After weeks of collaborative lobbying by the Virginia Association of School Librarians (VAASL) and the Virginia Library Association (VLA), the state senate’s education committee narrowly defeated a bill that would have relaxed requirements for librarians at the middle and high school level. The Virginia House Education Committee defeated Senate Bill 261 in a 12-10 vote on March 5.
The bill would have lessened current regulations that stipulate that “a local school board is required to employ two full-time librarians for any middle school or high school,” creating a loophole where non-librarian staff could be hired in place of librarians.
Audrey Church, past-president of VAASL and past-president of the American Association of School Librarians (AASL), a division of the American Library Association, testified in opposition to the bill, along with Jim Livingston, president of the Virginia Educational Association. “School librarians play invaluable roles in our schools, and their skill sets are unique, Livingston is quoted as saying in the VEA Daily Reports. “Every middle and high school in Virginia deserves the benefit of having a fully staffed school library.”

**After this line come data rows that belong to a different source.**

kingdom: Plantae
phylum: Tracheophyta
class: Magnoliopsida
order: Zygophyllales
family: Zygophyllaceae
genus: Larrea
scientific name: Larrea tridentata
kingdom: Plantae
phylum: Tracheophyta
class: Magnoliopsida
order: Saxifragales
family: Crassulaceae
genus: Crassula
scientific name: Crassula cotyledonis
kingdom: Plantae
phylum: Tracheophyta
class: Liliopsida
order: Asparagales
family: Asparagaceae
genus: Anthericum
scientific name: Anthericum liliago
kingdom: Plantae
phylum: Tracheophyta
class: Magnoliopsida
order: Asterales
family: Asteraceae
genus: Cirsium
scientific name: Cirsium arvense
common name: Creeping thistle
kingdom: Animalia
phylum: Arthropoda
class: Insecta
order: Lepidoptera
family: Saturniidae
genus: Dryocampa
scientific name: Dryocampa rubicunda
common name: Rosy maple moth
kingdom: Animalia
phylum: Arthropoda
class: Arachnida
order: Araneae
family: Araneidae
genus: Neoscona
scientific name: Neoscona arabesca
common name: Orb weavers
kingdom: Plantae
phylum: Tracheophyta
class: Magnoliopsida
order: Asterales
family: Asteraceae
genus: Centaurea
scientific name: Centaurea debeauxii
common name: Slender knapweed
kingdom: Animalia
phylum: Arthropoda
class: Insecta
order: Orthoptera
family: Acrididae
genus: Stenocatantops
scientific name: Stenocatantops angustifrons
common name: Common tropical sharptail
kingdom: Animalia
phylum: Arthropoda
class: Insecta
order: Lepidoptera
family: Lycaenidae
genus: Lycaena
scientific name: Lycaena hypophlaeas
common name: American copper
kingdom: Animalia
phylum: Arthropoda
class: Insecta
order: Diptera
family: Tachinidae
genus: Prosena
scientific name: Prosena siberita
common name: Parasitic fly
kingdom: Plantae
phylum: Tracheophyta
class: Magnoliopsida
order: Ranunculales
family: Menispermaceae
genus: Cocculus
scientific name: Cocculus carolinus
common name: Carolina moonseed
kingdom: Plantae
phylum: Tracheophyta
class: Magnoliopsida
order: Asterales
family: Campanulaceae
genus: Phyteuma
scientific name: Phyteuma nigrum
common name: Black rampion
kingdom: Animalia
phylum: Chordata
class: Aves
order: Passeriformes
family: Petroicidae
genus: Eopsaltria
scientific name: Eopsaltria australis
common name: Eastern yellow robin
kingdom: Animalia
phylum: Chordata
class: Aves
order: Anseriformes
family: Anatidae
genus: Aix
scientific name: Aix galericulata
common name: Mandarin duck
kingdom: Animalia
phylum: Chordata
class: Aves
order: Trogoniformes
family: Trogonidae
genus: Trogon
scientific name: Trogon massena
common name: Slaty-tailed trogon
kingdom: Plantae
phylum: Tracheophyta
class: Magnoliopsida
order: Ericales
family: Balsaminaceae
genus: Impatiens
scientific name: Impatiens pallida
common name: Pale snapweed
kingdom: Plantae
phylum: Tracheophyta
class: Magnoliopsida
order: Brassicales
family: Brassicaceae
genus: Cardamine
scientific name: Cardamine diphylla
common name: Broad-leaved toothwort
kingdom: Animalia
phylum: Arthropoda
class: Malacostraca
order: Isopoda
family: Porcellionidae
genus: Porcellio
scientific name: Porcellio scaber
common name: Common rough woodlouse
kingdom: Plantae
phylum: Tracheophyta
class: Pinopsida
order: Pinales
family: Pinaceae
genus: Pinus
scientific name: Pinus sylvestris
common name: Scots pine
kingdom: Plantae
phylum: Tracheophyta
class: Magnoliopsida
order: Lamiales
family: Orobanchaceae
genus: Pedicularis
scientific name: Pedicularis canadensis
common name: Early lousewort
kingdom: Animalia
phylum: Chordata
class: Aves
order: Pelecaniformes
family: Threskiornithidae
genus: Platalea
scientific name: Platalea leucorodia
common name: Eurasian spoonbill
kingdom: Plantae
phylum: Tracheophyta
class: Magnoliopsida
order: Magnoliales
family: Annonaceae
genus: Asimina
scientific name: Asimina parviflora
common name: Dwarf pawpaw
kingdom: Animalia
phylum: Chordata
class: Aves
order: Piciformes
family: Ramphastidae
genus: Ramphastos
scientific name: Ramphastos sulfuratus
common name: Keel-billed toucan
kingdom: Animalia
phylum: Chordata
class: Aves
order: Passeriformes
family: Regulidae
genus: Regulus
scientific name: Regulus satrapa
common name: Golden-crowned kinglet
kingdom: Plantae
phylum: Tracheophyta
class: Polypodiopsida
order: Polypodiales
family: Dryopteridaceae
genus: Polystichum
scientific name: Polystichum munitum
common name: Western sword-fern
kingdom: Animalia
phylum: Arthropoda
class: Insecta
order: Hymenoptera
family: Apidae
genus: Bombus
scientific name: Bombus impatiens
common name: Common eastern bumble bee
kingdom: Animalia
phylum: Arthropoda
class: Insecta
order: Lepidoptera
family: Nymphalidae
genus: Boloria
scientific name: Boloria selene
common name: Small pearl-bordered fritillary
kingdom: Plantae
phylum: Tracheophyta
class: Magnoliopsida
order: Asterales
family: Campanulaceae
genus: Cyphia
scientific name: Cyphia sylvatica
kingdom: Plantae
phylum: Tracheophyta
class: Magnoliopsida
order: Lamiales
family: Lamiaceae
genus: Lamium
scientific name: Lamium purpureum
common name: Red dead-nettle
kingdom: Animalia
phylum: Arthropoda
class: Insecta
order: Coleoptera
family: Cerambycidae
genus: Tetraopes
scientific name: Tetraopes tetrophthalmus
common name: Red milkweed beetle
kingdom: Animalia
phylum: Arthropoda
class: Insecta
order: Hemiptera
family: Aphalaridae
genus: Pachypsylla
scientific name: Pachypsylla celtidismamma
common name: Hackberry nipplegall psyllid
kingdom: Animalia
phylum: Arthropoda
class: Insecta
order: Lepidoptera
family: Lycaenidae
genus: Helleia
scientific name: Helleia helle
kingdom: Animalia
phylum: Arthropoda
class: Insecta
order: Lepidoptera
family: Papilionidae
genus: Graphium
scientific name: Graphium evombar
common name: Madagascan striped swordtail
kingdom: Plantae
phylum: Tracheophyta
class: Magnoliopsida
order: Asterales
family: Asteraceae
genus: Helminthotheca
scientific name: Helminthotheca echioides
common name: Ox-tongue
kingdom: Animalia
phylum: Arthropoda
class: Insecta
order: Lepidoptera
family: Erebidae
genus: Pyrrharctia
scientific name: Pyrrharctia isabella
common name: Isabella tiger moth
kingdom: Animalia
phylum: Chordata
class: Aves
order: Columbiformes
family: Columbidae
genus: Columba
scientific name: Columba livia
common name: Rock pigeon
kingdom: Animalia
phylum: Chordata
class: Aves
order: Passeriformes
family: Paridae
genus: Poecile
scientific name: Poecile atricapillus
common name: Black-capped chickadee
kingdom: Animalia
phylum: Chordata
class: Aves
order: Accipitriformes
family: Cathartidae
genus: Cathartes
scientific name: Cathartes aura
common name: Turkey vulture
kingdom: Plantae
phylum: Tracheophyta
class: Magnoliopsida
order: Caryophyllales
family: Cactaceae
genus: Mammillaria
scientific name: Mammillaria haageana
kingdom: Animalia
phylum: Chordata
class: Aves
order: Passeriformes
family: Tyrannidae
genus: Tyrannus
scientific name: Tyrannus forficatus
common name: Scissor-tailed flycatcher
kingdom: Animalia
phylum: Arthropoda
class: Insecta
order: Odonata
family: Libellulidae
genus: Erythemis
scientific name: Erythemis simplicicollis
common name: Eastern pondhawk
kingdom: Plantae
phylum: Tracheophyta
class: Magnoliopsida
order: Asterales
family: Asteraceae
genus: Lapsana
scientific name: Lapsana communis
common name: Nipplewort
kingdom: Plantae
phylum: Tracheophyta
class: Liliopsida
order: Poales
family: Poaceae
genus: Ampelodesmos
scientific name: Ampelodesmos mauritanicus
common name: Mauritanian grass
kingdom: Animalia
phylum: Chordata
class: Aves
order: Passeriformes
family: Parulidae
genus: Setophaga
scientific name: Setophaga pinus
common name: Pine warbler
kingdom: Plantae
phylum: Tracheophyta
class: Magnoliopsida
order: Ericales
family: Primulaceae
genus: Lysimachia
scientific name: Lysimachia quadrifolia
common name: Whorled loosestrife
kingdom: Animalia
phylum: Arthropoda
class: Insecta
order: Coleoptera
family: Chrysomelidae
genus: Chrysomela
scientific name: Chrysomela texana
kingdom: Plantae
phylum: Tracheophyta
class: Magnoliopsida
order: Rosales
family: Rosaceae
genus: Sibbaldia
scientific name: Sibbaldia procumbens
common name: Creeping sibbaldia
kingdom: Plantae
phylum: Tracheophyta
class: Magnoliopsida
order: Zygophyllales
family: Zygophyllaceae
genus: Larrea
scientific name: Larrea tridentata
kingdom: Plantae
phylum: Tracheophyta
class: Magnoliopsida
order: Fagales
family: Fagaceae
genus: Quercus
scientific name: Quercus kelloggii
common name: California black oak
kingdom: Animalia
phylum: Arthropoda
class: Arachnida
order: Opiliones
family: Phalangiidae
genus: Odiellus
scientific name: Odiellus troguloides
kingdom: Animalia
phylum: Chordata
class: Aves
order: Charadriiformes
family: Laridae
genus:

This local collaboration mirrored much of the work occurring at the national level, where AASL has been partnering with ALA to provide support and assistance for Virginia. “Through this partnership, VLA and VAASL were able to harness the collective power of our networks to advocate for the students of the Commonwealth of Virginia, said Lisa R. Varga, executive director of the Virginia Library Association.
ALA and AASL provide coordinated, strategic support to states faced with negative legislation, budget cuts and other crises, including consultation, use of targeted social media messaging and advocacy software to reach elected officials.